Great recipe, used it for Thanksgiving leftovers.
Taylor Stinson says
Hi Irene – it’s just a couple of minutes, it should have thickened slightly because of the flower. Hope you enjoyed!
Amy says
I made this for my parents as a young chef and it turned out awsome!!! I did make a couple changes though, for one I didn’t do onions (personal preference), secondly, I decided to do one big pan of it, more like an actual pie or casserole, and lastly, I used a biscuit mix which I made and then instead of making individual biscuits spread the dough on top of the other ingredients. This turned out awsome! I put it in the oven at 400 degrees but only for 16 minutes. I did this because I didn’t want to overcook the biscuit, so at the 16 minute mark I put on some cheese, melted butter, and herbs then threw it in for another 2 minutes or so on broil. Thanks sooooooooo much for the tasty recipe! Hope this helped someone!
emily says
hey how would you change this recipe if you are using refridgerated pie crust? i only have that.
Taylor Stinson says
Hey Emily – I wish I could help but I’ve never done this myself so I don’t feel comfortable giving advice 🙁 I wouldn’t want you to burn it or waste ingredients.
Patricia says
Hi I am going to try this recipe soon. I am kind of new to cooking and I’m wondering how big of a dish I can use. Could I use one big dish or would it be runny like stew?
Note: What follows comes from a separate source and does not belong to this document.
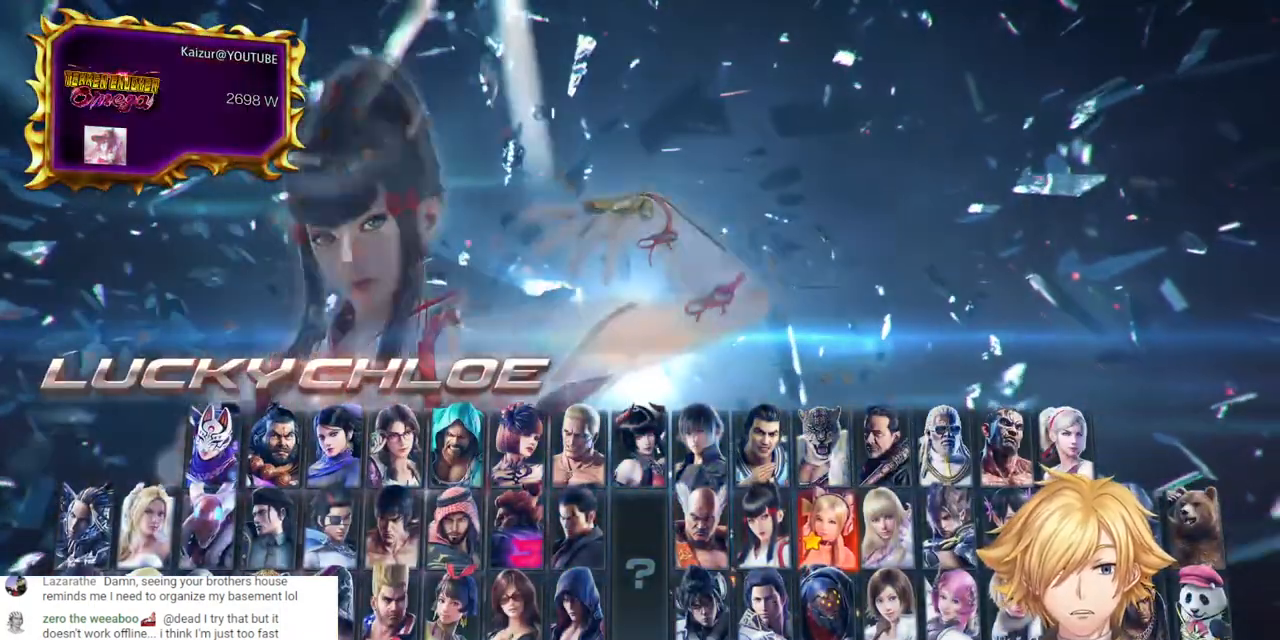
{"buttons": [], "left_stick": "center", "right_stick": "center", "events": [[150, "SQUARE", "down"], [267, "SQUARE", "up"]]}
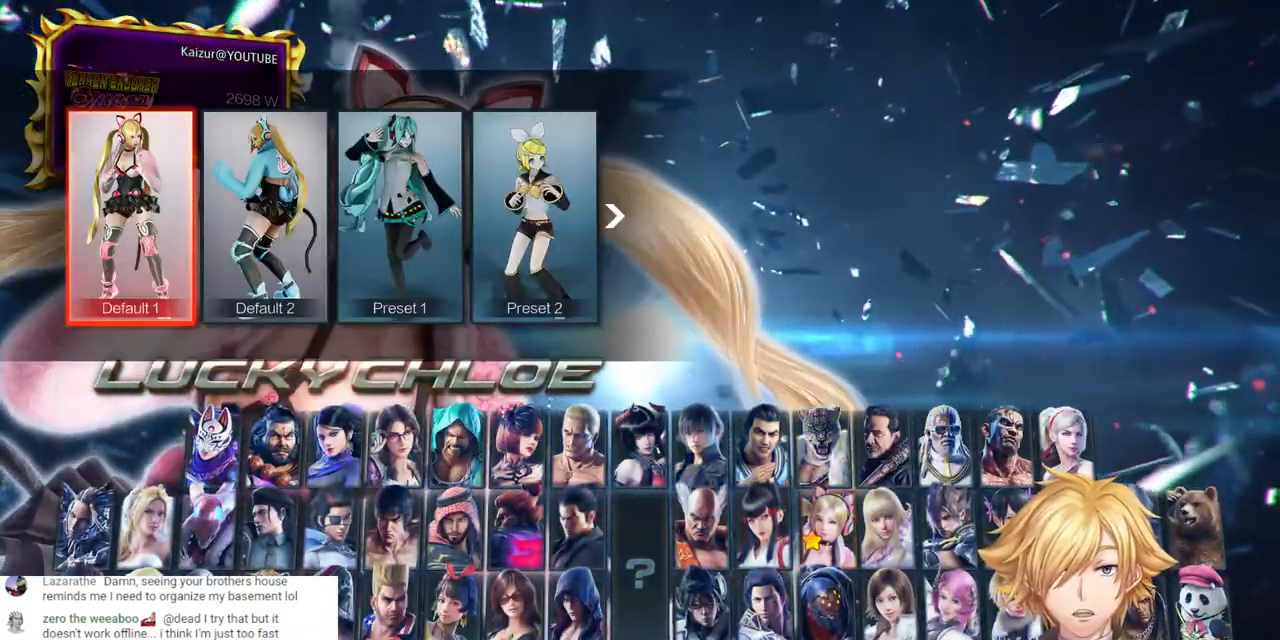
{"buttons": ["DPAD_RIGHT"], "left_stick": "center", "right_stick": "center", "events": [[200, "DPAD_RIGHT", "down"]]}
Ps thanks for all your notes and explanations it really helps as a novice!!!
Taylor Stinson says
Hey Patricia – if you’re new to cooking I would recommend that you follow the recipe exactly using the ramekins the first time just to absolutely ensure that it turns out! I have not tried this recipe in a larger dish myself either so I don’t feel comfortable advising. I would imagine you could use a 9×13 baking dish but then I don’t know how that would work with the puff pastry, and it might end up being too soupy as you’ve said. I’m sorry I wish I could help further!
Patricia says
Very helpful and thank you for the reply!!
Taylor Stinson says
Happy to help! 🙂 Will try to make a larger chicken pot pie later this year and update you!
Jennifer M says
I haven’t tried this but I will be shortly.
2 things
I see 6 votes but only 2 comments. Secondly, it’d be nice to be able to “jump to recipe”. My days are so full it’s difficult enough to just get the meal going without having to scroll through so much blogging and ads. I normally go back and read info on tips for cooking the dish. It seems so many recipes now have a book written before you can get to the recipe. I’m not saying you – but there’s so many out there that do.
Looks delicious ‘
Taylor Stinson says
Hi Jennifer – I am in the process of adding Jump to Recipe buttons on all of my posts, but with a backlog of over 400 recipes to update it’s taking me some time to work through them all. Thanks for your patience and your kind words!
Debbie says
Yes these are definitely adorable! How would you recommend freezing and then reheating these? Thanks!
Taylor Stinson says
Hey Debbie! I would recommend freezing in the Corningware containers themselves or using mini foil containers! Reheat at 375F for 45 minutes or so!
Stephanie says
Hi Taylor,
Do we fully cook the chicken pot pie before we freeze it?
Taylor Stinson says
Yes that is what I recommend. We do have freezing instructions right above the recipe card to help out 🙂
Richard Deschambault says
Great comfort food recipe! I love your website; it gives me great ideas. I would personally cut down on the flour a little, as I find the sauce will thicken as well while baking them. But it’s all a question of taste, isn’t it? Keep up the excellent work, looking forward to your next recipe!